L'opposition guinéenne est redescendue lundi dans la rue, se félicitant d'avoir "paralysé" Conakry malgré l'interdiction de ses manifestations contre le "calendrier électoral de la discorde", après les affrontements sanglants de la semaine dernière.
Les manifestations de lundi surviennent au lendemain d'une ébauche de dialogue: une délégation gouvernementale est venue dimanche voir le chef de file de l'opposition, Cellou Dalein Diallo.Mais cet ex-Premier ministre a jugé "hors de question de suspendre les manifestations" sans annulation du calendrier qui prévoit les élections locales en 2016, après la présidentielle fixée à octobre 2015.
Dans un communiqué, le gouvernement du président Alpha Condé - élu en 2010 face à M. Diallo - a annoncé qu'un élève gendarme avait été blessé lundi, apparemment par balle, et fait état de nombreux dégâts et de deux interpellations.
Rappelant que ces manifestations n'étaient pas autorisées, il a condamné les violences, appelant "l'ensemble des acteurs à plus de retenue et de responsabilité" et réitérant sa proposition de dialogue.
Les forces de l'ordre étaient déployées en masse sur les grands axes pour empêcher toute manifestation.L'opposition dit craindre que les exécutifs communaux provisoires désignés par le pouvoir - faute de scrutin à cet échelon depuis 2005 - ne favorisent des fraudes massives à la présidentielle si le calendrier est maintenu.
En l'absence de rassemblement important, une série d'incidents de courte durée ont été signalés, avec échanges de jets de pierres et de gaz lacrymogènes entre petits groupes d'opposants et policiers ou gendarmes, barricades et pneus incendiés, selon des témoins et les autorités.
Des heurts entre protestataires et forces de l'ordre les 13 et 14 avril avaient fait "trois morts et une cinquantaine de blessés dont au moins douze par balle", selon l'opposition, deux morts et une dizaine de blessés selon les autorités.
Dans une déclaration lue à la télévision nationale, le gouverneur Soriba Sorel Camara a déploré que l'opposition poursuive "ses actes de désobéissance civile" dans "cette période d'urgence sanitaire renforcée" en raison de l'épidémie d'Ebola.
"C'est une autre journée très bien réussie pour l'opposition qui a paralysé toute la ville", s'est félicité un des dirigeants de l'opposition, l'ancien Premier ministre Sidya Touré.
La circulation sur l'autoroute Le Prince, principal théâtre des affrontements de la semaine dernière, menant des banlieues au centre-ville à travers des quartiers populaires favorables à l'opposition, était quasi inexistante.
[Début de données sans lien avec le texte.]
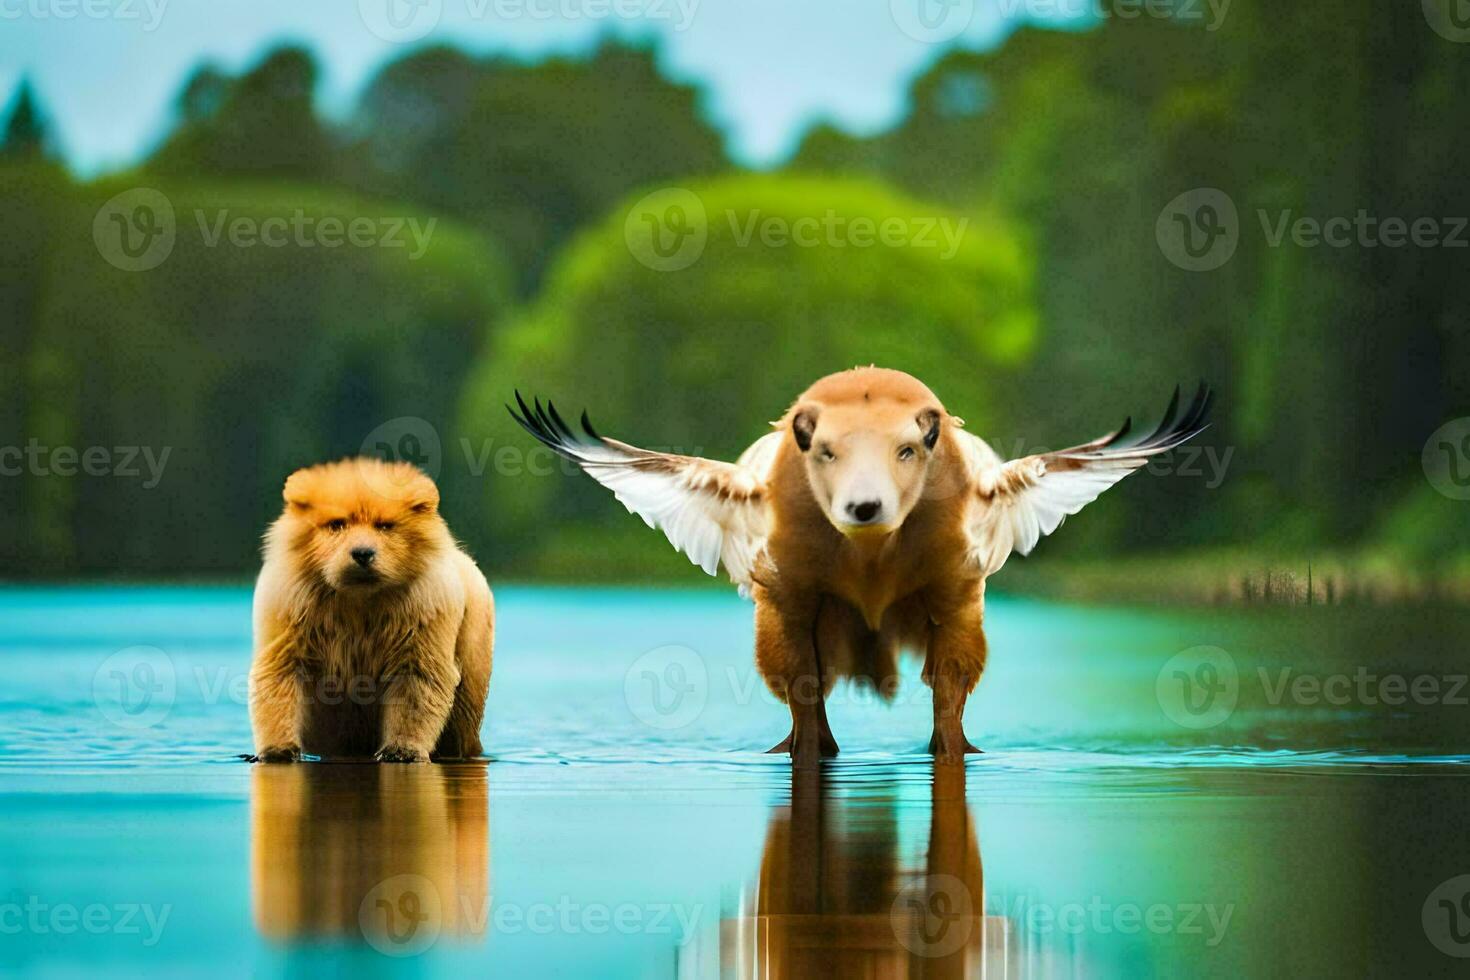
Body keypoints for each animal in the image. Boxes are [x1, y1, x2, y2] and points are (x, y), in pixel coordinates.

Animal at [245, 455, 488, 764]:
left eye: (385, 525)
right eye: (336, 524)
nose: (362, 553)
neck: (358, 600)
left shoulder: (424, 617)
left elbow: (417, 687)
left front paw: (401, 750)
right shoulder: (289, 613)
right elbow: (279, 677)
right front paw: (277, 750)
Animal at [511, 365, 1211, 764]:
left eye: (910, 448)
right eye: (822, 450)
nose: (863, 506)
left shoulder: (955, 600)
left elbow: (949, 702)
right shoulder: (788, 604)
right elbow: (803, 696)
Les commerces, stations-service et écoles étaient fermés en banlieue, où se concentre la grande majorité de la population, de même que le grand marché de Madina, poumon économique de la capitale.
- 'Trouver un compromis' -
"Ici il n'y a pas de demi-mesure, tout le monde est pour l'opposition.Il suffit d'un simple appel à manifester pour que tout ferme", a expliqué à l'AFP Alphadio Diallo, habitant du quartier de Dar es-Salam.
En revanche, sur la presqu'île de Kaloum, quartier administratif et des ambassades, les services fonctionnaient, bien qu'au ralenti, et les écoles étaient ouvertes.
"Nous sommes obligés de faire des provisions parce que le pays n'est plus sûr.Tous les jours il y a des mouvements, des violences dans la capitale", a confié Maciré Camara, commerçante au marché Niger de Kaloum.
"Nous demandons et prions même le pouvoir et l'opposition de trouver un compromis pour éviter à nos enfants une année blanche, mais si chaque parti bande les muscles, c'est le pays qui va en pâtir", a déclaré un enseignant, Abdoul Majid Barry.
Le siège de la Commission électorale nationale indépendante (Ceni), sur laquelle l'opposition a appelé à marcher lundi, était protégé par un détachement de la CMIS (Compagnie mobile d'intervention et de sécurité), unité d'élite de la police nationale.
La rencontre de dimanche entre Cellou Dalein Diallo et la délégation conduite par le ministre de la Justice, Cheick Sako, chargé du dialogue avec l'opposition, était la première entre les deux parties depuis plus d'un an et demi.
Lors d'une visite à Washington la semaine dernière, le président Condé a balayé les soupçons de fraude à la prochaine présidentielle exprimés par ses opposants.
M. Condé, un ancien opposant qui a connu la prison, est le premier président démocratiquement élu de cette ex-colonie française, indépendante depuis 1958, dirigée jusqu'alors par des pouvoirs autoritaires, une période jalonnée de coups d'Etat et de répressions sanglantes.